Kristen Pickett joined the Occupational Therapy program as an assistant professor in August after spending the past four years completing her post-doctoral work at the Washington University School of Medicine in St. Louis, Mo.
Her research is centered on how the brain and body interphase during movement, particularly as this relates to Parkinson’s disease (PD).
Pickett grew up in Darlington, Wis., and earned her undergraduate degree from UW–Platteville before earning a master’s and Ph.D. in Kinesiology from the University of Minnesota.
Moving forward, Pickett will conduct research looking for PD biomarkers in an effort to better treat and possibly diagnose the disease before symptoms set in.
She also is looking to start a research project with people who live in rural parts of Wisconsin to examine the potential psychological and social benefits of exercise for those with PD. In this regard, Pickett is seeking individuals with PD to take part in the study. For details, email Kristen Pickett at: email@example.com
Brittany Travers is one of the Occupational Therapy program’s newest members, joining the faculty roster in August. But she is no stranger to the UW–Madison campus.

> [MATERIAL SUPPLIED]

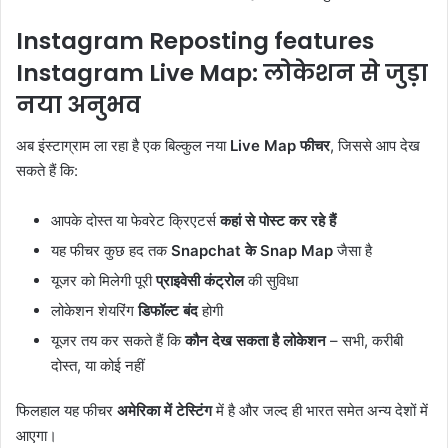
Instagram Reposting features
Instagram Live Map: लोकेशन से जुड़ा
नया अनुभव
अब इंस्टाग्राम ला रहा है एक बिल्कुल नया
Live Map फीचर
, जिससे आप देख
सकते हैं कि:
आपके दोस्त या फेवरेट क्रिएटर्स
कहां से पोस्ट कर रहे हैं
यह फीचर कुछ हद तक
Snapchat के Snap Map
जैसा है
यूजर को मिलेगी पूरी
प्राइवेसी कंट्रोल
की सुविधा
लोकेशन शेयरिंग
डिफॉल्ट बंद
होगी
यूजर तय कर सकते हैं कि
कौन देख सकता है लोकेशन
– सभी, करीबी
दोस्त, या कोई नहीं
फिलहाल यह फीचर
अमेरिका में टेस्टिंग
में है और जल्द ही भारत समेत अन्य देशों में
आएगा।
...
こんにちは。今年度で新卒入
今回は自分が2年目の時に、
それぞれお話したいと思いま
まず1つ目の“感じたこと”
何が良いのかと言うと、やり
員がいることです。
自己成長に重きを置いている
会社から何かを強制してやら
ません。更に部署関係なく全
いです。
==
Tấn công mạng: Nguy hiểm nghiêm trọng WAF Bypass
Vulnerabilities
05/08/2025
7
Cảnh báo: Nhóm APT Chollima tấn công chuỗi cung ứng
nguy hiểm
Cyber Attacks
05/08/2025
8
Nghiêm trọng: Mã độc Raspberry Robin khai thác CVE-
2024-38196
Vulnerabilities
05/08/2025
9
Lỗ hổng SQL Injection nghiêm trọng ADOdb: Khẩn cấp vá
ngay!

> [TASKS FOR THIS EXERCISE]
1) In the article on new Occupational Therapy faculty, where did Kristen Pickett complete her post-doctoral work?
2) Please write the next paragraph of the article on new Occupational Therapy faculty, picking up after its last sentence.

> [LIST OF ANSWERS]
1) At the Washington University School of Medicine in St. Louis, Mo.

2)
Travers, who earned a master’s and Ph.D. in psychology from the University of Alabama, has been conducting post-doc work at UW–Madison’s Waisman Center over the past three years.
Her work at the Waisman Center utilizes imaging technologies to examine how the brain of those with autism changes with age. Moving forward, Travers is interested in further researching motor abilities of those with developmental disorders.
One of the more interesting findings in her work to date is that motor impairments in those with autism appear to be related to the core symptoms and overall severity of autism, which may mean motor difficulties are not peripheral to the disorder, but centrally connected to it.
Travers is working to translate her research into interventions to improve the daily lives of those with autism.